In the Whitnum v. Town of Greenwich federal case, the Town of Greenwich allowed, in Town Hall, 2 events: a Bar Mitzvah and an over-the-top celebration of Israel’s 68-year birthday – the birth of the political movement of Zionism.  “I believe we should not, as a town or a nation, be celebrating Zionism, in Israel there are 3.5 million people who are not citizens of the country where they were born because they were not born Jewish, that is contrary to our values,” said Whitnum. “But my beliefs aside, the media has misreported the gravamen of the case. It was not so much about the flag-raising as the access allowed for the party in the late morning and a religious service – a separate event in the afternoon.
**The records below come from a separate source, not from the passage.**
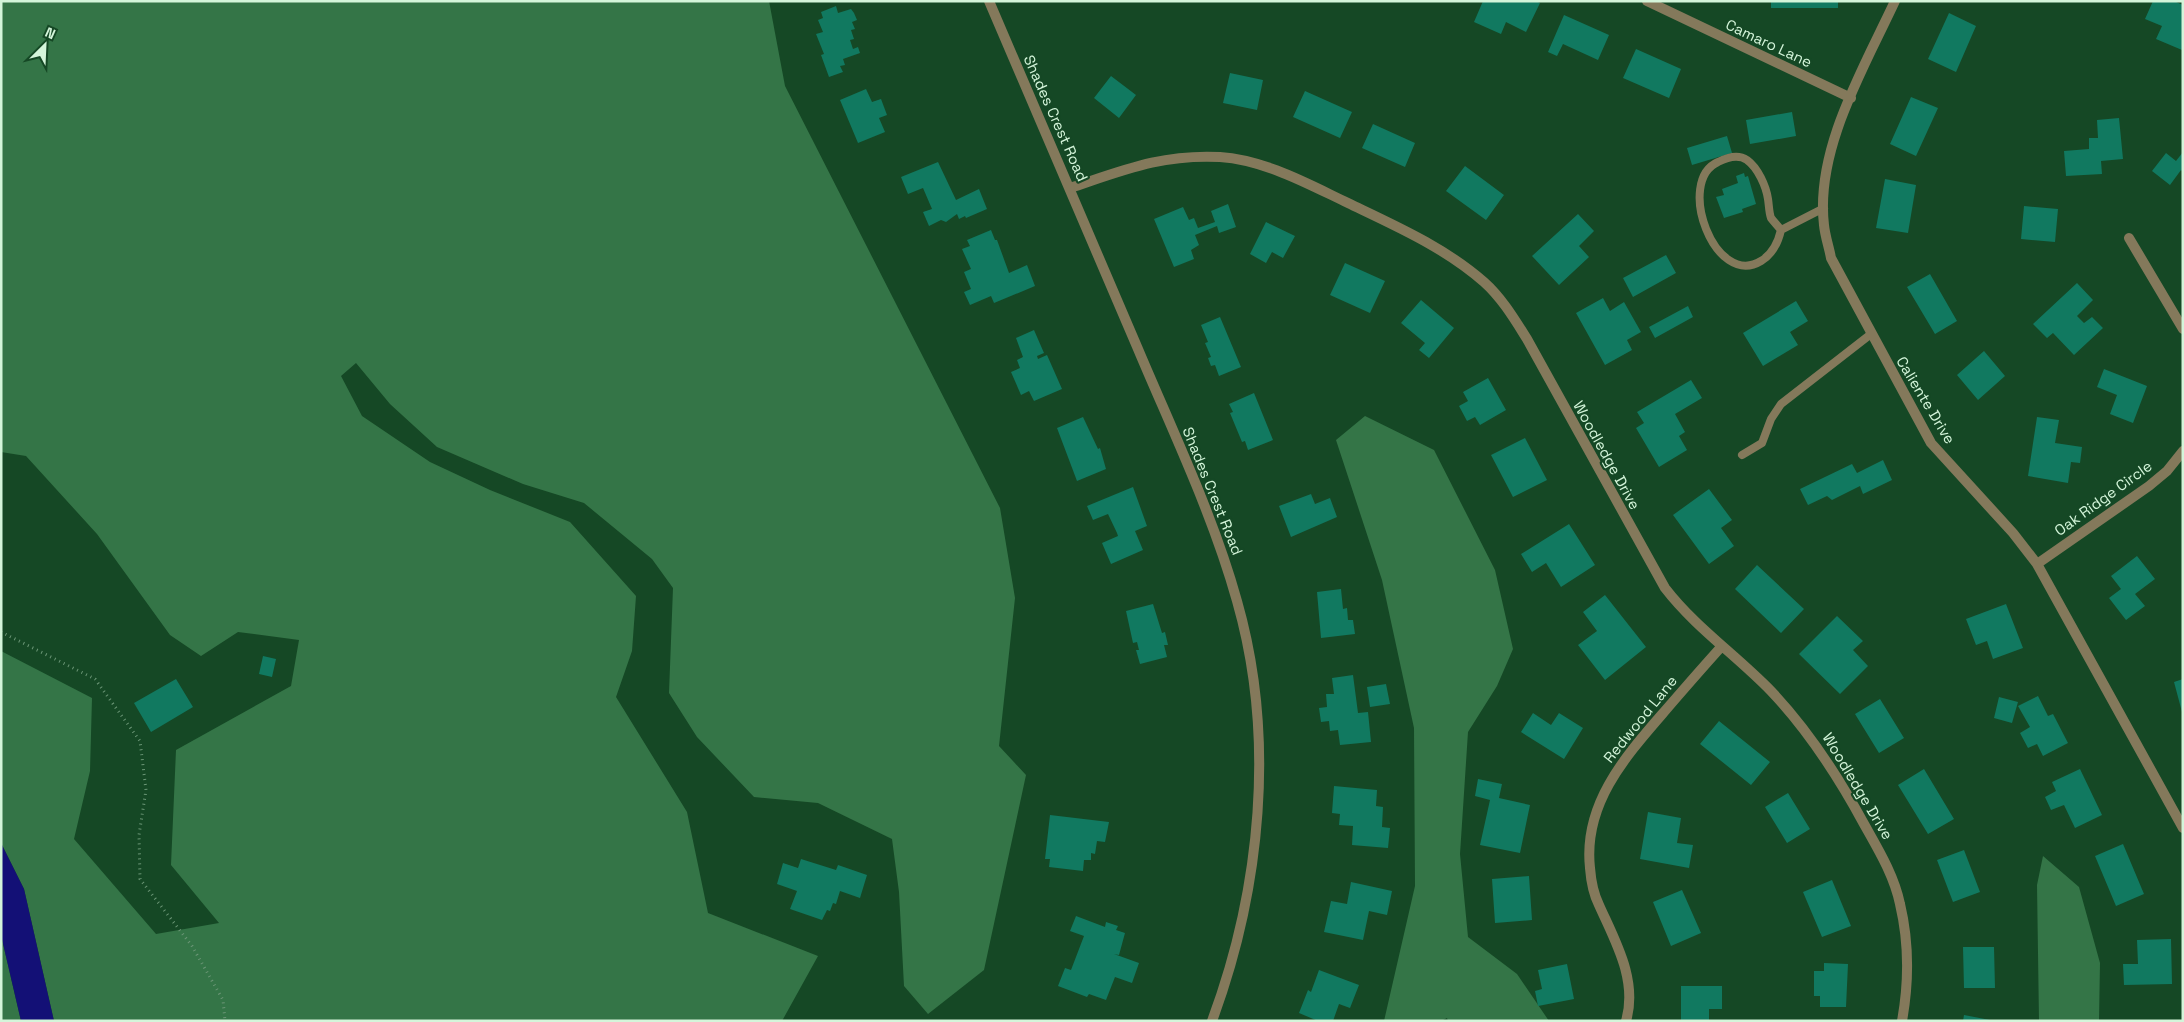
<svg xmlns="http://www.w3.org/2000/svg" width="2184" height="1022" viewBox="0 0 2184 1022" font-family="'Space Grotesk',sans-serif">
  <rect width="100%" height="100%" fill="#154825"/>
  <path fill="#347547" d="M1,1h768l16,85 215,422 15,90 -16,148 27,29 -42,195 -56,44 -24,-28 -5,-94 -7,-53 -74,-36 -64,-6 -57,-60 -28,-44 4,-105 -21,-29 -68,-56 -61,-19 -86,-37 -47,-43 -34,-41 -15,13 21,40 68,46 60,28 80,32 66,74 -4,55 -16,46 71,115 21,101 110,43 -36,65h-728l-30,-132 -23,-46v-192l91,47 -2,73 -16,68 82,95 63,-11 -48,-58 5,-115 115,-64 8,-46 -61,-8 -37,24 -31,-21 -73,-101 -71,-78 -25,-4z
    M1365,416l69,34 61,120 18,79 -16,37 -29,46 -8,122 8,83 49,37 32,47h-101l-1,-3 -6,3h-57l31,-135 -1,-158 -32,-148 -46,-140z
    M2043,856l36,31 21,76 -1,58h-60l-2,-136z
    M1,935l20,86h-20z"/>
  <path fill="#131076" d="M1,843l23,46 30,132h-33l-20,-86z"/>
  <path fill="#117960" d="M1483,1h53l4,2 -14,29 -20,-10 -5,12 -27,-12z
    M1771,1h67v7h-67z
    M2153,1h21l9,4 -1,45 -26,-11 6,-13 -17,-7z
    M836,6l2,7 13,-4 3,4 3,7 -5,2 3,7 -4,1 3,9 -4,1 3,9 5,-2 2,6 -17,6 2,6 -5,1 3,6 -14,5 -8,-22 3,-1 -8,-20 7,-2 -5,-12 5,-2 -2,-6z
    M1949,13l27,13 -20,46 -28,-13z
    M1564,15l45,20 -11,25 -35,-16 -6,12 -9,-4z
    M1636,49l45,20 -12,29 -46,-20z
    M1230,73l33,7 -6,30 -34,-7z
    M1111,76l25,19 -17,23 -25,-20z
    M866,89l6,13 9,-3 6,16 -8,3 6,14 -27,11 -18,-43z
    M1305,91l47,21 -12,26 -47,-21z
    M1911,97l27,11 -22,48 -26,-12z
    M1792,112l4,24 -46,8 -4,-24z
    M2119,118l4,41 -22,2 1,13 -36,2 -2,-25 25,-2v-11h9l-1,-18z
    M1373,124l42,19 -10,24 -43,-19z
    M1727,136l5,17 -40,12 -5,-17z
    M2183,152v20l-2,-2 -11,15 -18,-14 14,-18 10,8z
    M938,162l18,38 23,-11 8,20 -21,9 -1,-2 -6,3 -2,-5 -11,8 -5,-2 -12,6 -6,-14 9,-3 -9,-21 -15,6 -7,-17z
    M1465,166l39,29 -18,25 -40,-29z
    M1744,173l1,4 3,-1 8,28 -14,5 1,3 -19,6 -8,-21 8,-2 -2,-6 16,-6 -2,-7z
    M1885,179l31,6 -8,48 -32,-5z
    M1228,204l8,23 -17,6 -2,-7 -22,9 4,10 -8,5 3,9 -20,8 -20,-48 29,-12 6,13 5,-2 4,10 17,-6 -4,-11z
    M2024,206l34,3 -3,33 -34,-3z
    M1578,214l16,17 -15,15 10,11 -30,28 -27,-29z
    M1266,222l29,14 -12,22 -11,-6 -6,11 -16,-9z
    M991,230l4,10h2l12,33 18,-8 8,21 -41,17 -3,-7 -21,9 -6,-13 7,-3 -7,-17 7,-3 -9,-20 8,-3 -3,-6z
    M1666,255l10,18 -43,24 -10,-19z
    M1345,263l40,18 -15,32 -40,-18z
    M1930,274l27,47 -22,13 -28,-47z
    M2077,283l16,17 -16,16 7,7 8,-6 11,11 -29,27 -21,-22 -6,5 -14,-14z
    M1603,298l7,13 14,-9 17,30 -14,8 5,10 -27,15 -29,-52z
    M1421,300l33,28 -25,30 -10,-8 6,-7 -24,-20z
    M1796,301l12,20 -18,11 8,13 -35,21 -20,-33z
    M1688,306l5,11 -38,21 -6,-11z
    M1220,317l21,50 -22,9 -4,-11 -4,1 -3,-8 3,-1 -6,-14 3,-1 -7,-17z
    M1034,330l10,23 -7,3 1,3 9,-4 15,34 -28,12 -5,-10 -8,4 -10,-23 9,-4 -3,-8 6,-3 -7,-19z
    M1984,351l21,25 -27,24 -21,-25z
    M2104,369l43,17 -14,37 -23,-9 7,-19 -20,-8z
    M1488,378l18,32 -26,15 -5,-8 -8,4 -8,-15 9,-5 -5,-9z
    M1691,380l11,18 -27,16 10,18 -6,4 8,14 -28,17 -23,-39 8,-5 -7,-11z
    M1254,393l19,47 -25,10 -3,-9 -3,1 -12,-29 3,-1 -4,-8z
    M1083,417l15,32 2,-1 6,21 -29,12 -20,-53z
    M2037,417l22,3 -4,23 27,4 -2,16 -9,-1 -3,21 -40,-7z
    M1525,438l22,42 -34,17 -22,-42z
    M1883,460l9,20 -29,14 -3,-8 -28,14 -5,-4 -19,9 -8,-16 52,-25 5,9z
    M1133,487l14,39 -12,5 8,19 -32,14 -9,-21 16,-7 -1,-3 -9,-19 -15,6 -6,-14z
    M1709,489l23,31 -11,8 13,18 -25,18 -36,-49z
    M1311,494l4,10 15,-6 7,19 -46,20 -12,-31z
    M1569,524l26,41 -34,22 -15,-24 -14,9 -11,-18z
    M2137,556l18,23 -20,15 10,12 -19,14 -17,-22 12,-9 -10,-13z
    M1757,565l47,44 -23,24 -46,-44z
    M1341,589l2,20 4,-1 1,12h5l2,14 -34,4 -4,-46z
    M1605,595l41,52 -41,33 -27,-35 19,-14 -14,-19z
    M1153,604l9,29 3,-1 3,13h-4l3,12 -27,7 -4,-14h3l-2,-8 -4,1 -7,-32z
    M2006,604l17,44 -30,11 -6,-18 -11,4 -10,-26z
    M1837,616l26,25 -10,9 15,16 -28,28 -41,-40z
    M263,656l13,3 -4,18 -13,-3z
    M1353,675l5,38 10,-1 3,30 -31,3 -2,-15 -8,1 -1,-10 -8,1 -2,-14 8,-1 -1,-13h8l-2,-16z
    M176,679l17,28 -42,25 -17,-29z
    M2183,679v33h-1l-8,-30z
    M1386,684l4,20 -20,3 -3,-20z
    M2038,696l10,20 5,-2 15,29 -25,13 -6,-12 -9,4 -8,-15 10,-6 -12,-21z
    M1999,697l19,5 -6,21 -18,-5z
    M1880,699l24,39 -25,15 -24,-39z
    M1533,713l18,12 8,-12 24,15 -19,31 -43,-27z
    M1719,721l51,41 -19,23 -51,-41z
    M1924,769l30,50 -26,15 -30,-49z
    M2080,769l22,46 -27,13 -11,-23 -13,5 -6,-13 11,-6 -4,-9z
    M1478,779l24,5 -3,14 31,7 -10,48 -40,-8 10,-45 -15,-4z
    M1334,786l43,4 -1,16 7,1 -1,20 8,1 -2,20 -36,-3 1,-19 -14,-1 1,-11 -8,-1z
    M1788,793l22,36 -23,14 -22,-36z
    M1648,812l33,6 -4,25 16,2 -4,23 -49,-9z
    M1050,815l59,7 -4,20 -8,-1 -2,13 -4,-1v7h-7l-1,11 -34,-4 1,-8h-5z
    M2123,844l21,50 -28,12 -21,-50z
    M1964,850l16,42 -27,10 -16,-42z
    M801,859l35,11 2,-5 29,10 -7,23 -20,-7 -4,13 -3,-1 -3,8 -3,-1 -5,10 -32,-11 7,-18 -20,-7 6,-21 15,5z
    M1529,876l3,44 -37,3 -3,-44z
    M1832,880l19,46 -29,11 -19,-45z
    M1351,882l41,9 -5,24 -18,-4 -6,29 -39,-8 7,-31 16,3z
    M1682,890l19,43 -30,13 -18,-44z
    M1076,916l29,11 1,-5 12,4 -2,4 9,3 -6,22 -5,-1 25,9 -7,20 -17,-6 -9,23 -17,-6 -2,3 -29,-11 7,-18 6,2 13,-34 -14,-5z
    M2171,939l1,45 -48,1 -1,-21h15l-1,-24z
    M1963,947h31l1,41h-31z
    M1824,963l24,1 -2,43h-26v-11h-6v-25h10z
    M1567,964l7,35 -36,7 -3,-15 7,-2 -4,-19z
    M1319,970l40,15 -9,23 -11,-4 -6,17h-15l-19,-8 9,-23 3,2z
    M1681,986h41v23h-13v12h-28z
    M1964,1015l26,5v1h-27z"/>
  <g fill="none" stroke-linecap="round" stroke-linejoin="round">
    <path stroke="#6b9676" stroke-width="3" stroke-dasharray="1 4" stroke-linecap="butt" d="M1,632l94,47 45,62 6,49 -7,45 1,44 52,67 31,54 2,21"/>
    <path stroke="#84795b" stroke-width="8" d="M1781,230c-3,-4 -7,-8 -10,-12 -2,-5 -2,-13 -3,-19 -2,-13 -10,-31 -21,-39 -9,-6 -21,-2 -29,2 -43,19 -3,127 43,99 12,-7 17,-18 20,-31l43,-22
      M1742,455l20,-12 9,-24 10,-15 90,-70"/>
    <path stroke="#84795b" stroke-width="10" d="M1647,1l204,97
      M1895,1c-31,67 -80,148 -71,224 1,11 5,22 7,33l100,185 82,90 24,31 146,264
      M1070,188c54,-18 92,-34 150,-31 45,3 88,27 128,46 48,23 96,44 136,79 18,16 31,38 43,57l138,249c30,39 71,67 106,103 38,40 67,85 93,133 14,25 30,51 36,80 9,38 9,78 2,117
      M2129,238l54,91
      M2037,564l112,-78 18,-15 16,-20
      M1626,1021c12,-41 -11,-80 -27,-116 -6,-12 -8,-24 -9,-37 -7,-64 35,-111 74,-156 19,-22 38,-44 58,-66"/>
    <path stroke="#84795b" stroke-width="10" d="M989,1c50,116 100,232 149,348 35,83 75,166 99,252 39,136 24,288 -25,420"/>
  </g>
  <g text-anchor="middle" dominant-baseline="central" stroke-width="4.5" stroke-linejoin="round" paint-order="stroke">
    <g font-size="15" fill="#d4f5da" stroke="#154825">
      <text transform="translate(1769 43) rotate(25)">Camaro Lane</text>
      <text transform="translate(1056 118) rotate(66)">Shades Crest Road</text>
      <text transform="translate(1926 400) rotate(59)">Caliente Drive</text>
      <text transform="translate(1607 455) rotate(61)">Woodledge Drive</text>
      <text transform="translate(1213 491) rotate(68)">Shades Crest Road</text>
      <text transform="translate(2103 498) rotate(-36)">Oak Ridge Circle</text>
      <text transform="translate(1640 719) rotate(-51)">Redwood Lane</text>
      <text transform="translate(1858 786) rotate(59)">Woodledge Drive</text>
    </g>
  </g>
  <rect width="2184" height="1022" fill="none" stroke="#d4f5da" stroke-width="5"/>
  <g transform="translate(45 45) rotate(24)" stroke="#154825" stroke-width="4" paint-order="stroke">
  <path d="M0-4L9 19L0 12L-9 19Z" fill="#d4f5da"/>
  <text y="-8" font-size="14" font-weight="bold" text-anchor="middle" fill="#d4f5da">N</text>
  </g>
</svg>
Even the Torah was brought in!”  

Whitnum claims the Town of Greenwich allowed access to the Jewish Community that far exceeded that allowed to any other ethnic group and that it was a violation of the Establishment Clause and Article 7 of the Connecticut Constitution.  In the months after the Bar Mitzvah, Whitnum was precluded, twice, from holding Christian Confirmation at the same venue.

Some took umbrage at her wording of the Complaint in the case calling Whitnum an anti-Semite.  “Much of the wording for the case was taken from an old ACLU case. No one complained when similar wording was used against the Christian Cross at the Cos Cob Firehouse in 1984 – a Landmark Establishment Clause case.”

 After going through the Federal and Appellate Court level, Whitnum appealed to the US Supreme Court but now that Writ of Certiorari has disappeared.